How to read \" double-quote escaped values with read.table in R

My apologies ahead of time that this isn't more detailed -- I'm right in the middle of a code crunch.

You might consider using the scan() function. I created a simple sample file "sample.csv," which consists of:

V1,V2
"_:b5507F4C7x59005","Fabiana D\"atri"

Two quick possibilities are (with output commented so you can copy-paste to the command line):

test <- scan("sample.csv", sep=",", what='character',allowEscapes=TRUE)
## Read 4 items
test
##[1] "V1"                "V2"                "_:b5507F4C7x59005"
##[4] "Fabiana D\\atri\n"

or

test <- scan("sample.csv", sep=",", what='character',comment.char="\\")
## Read 4 items
test
## [1] "V1"                "V2"                "_:b5507F4C7x59005"
## [4] "Fabiana D\\atri\n"

You'll probably need to play around with it a little more to get what you want. And I see that you've already mentioned writeLines, so you may have already tried this. Either way, good luck!

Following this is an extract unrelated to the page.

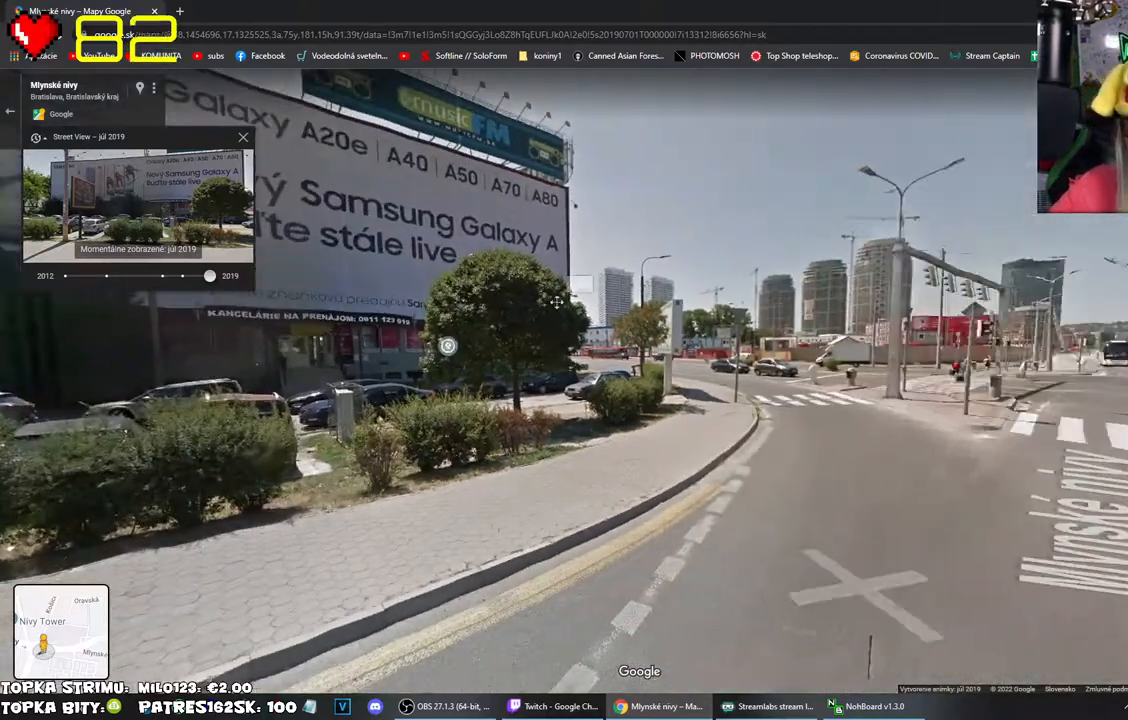
{"keys": [], "mouse": [], "events": [[50, "mouse_left", "down"], [300, "mouse_left", "up"]]}
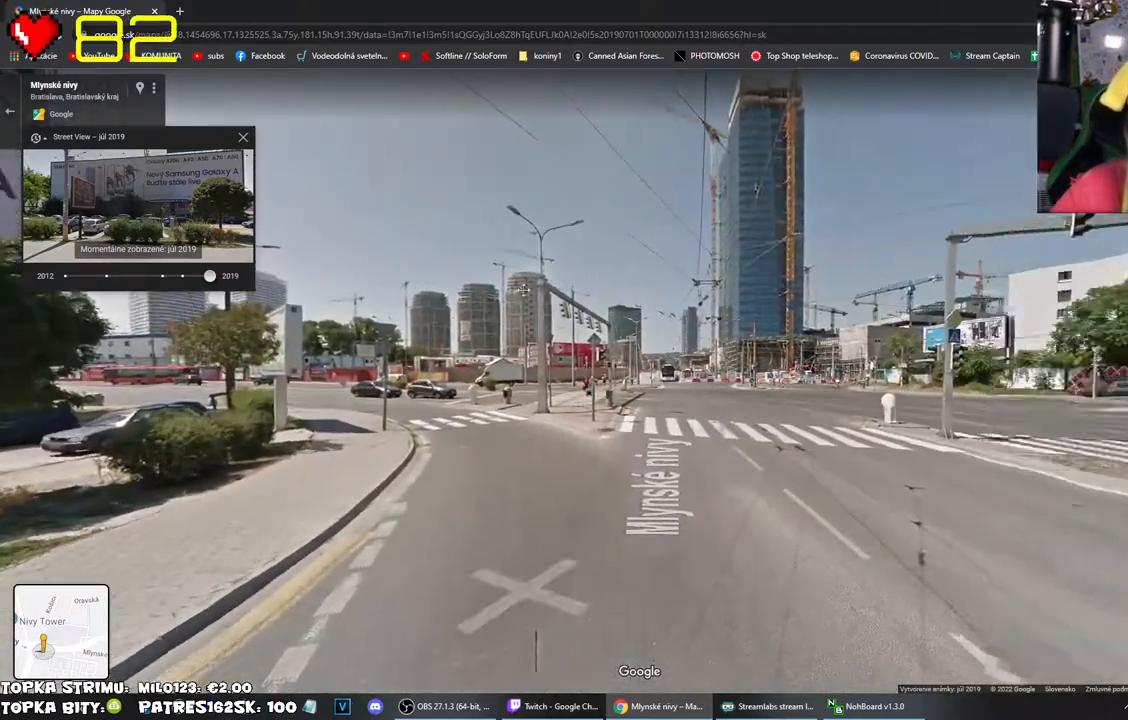
{"keys": [], "mouse": ["left"], "events": [[17, "mouse_left", "down"], [300, "mouse_left", "up"], [500, "mouse_left", "down"]]}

It seems to me that read.table/read.csv cannot handle escaped quotes.

...But I think I have an (ugly) work-around inspired by @nullglob;

  • First read the file WITHOUT a quote character. (This won't handle embedded , as @Ben Bolker noted)
  • Then go though the string columns and remove the quotes:

The test file looks like this (I added a non-string column for good measure):

13,"foo","Fab D\"atri","bar"
21,"foo2","Fab D\"atri2","bar2"

And here is the code:

# Generate test file
writeLines(c("13,\"foo\",\"Fab D\\\"atri\",\"bar\"",
             "21,\"foo2\",\"Fab D\\\"atri2\",\"bar2\"" ), "foo.txt")

# Read ignoring quotes
tbl <- read.table("foo.txt", as.is=TRUE, quote='', sep=',', header=FALSE, row.names=NULL)

# Go through and cleanup    
for (i in seq_len(NCOL(tbl))) {
    if (is.character(tbl[[i]])) {
        x <- tbl[[i]]
        x <- substr(x, 2, nchar(x)-1) # Remove surrounding quotes
        tbl[[i]] <- gsub('\\\\"', '"', x) # Unescape quotes
    }
}

The output is then correct:

> tbl
  V1   V2          V3   V4
1 13  foo  Fab D"atri  bar
2 21 foo2 Fab D"atri2 bar2

On Linux/Unix (or on Windows with cygwin or GnuWin32), you can use sed to convert the escaped double quotes \" to doubled double quotes "" which can be handled well by read.csv:

p <- pipe(paste0('sed \'s/\\\\"/""/g\' "', FILENAME, '"'))
d <- read.csv(p, ...)
rm(p)

Effectively, the following sed command is used to preprocess the CSV input:

sed 's/\\"/""/g' file.csv

I don't call this beautiful, but at least you don't have to leave the R environment...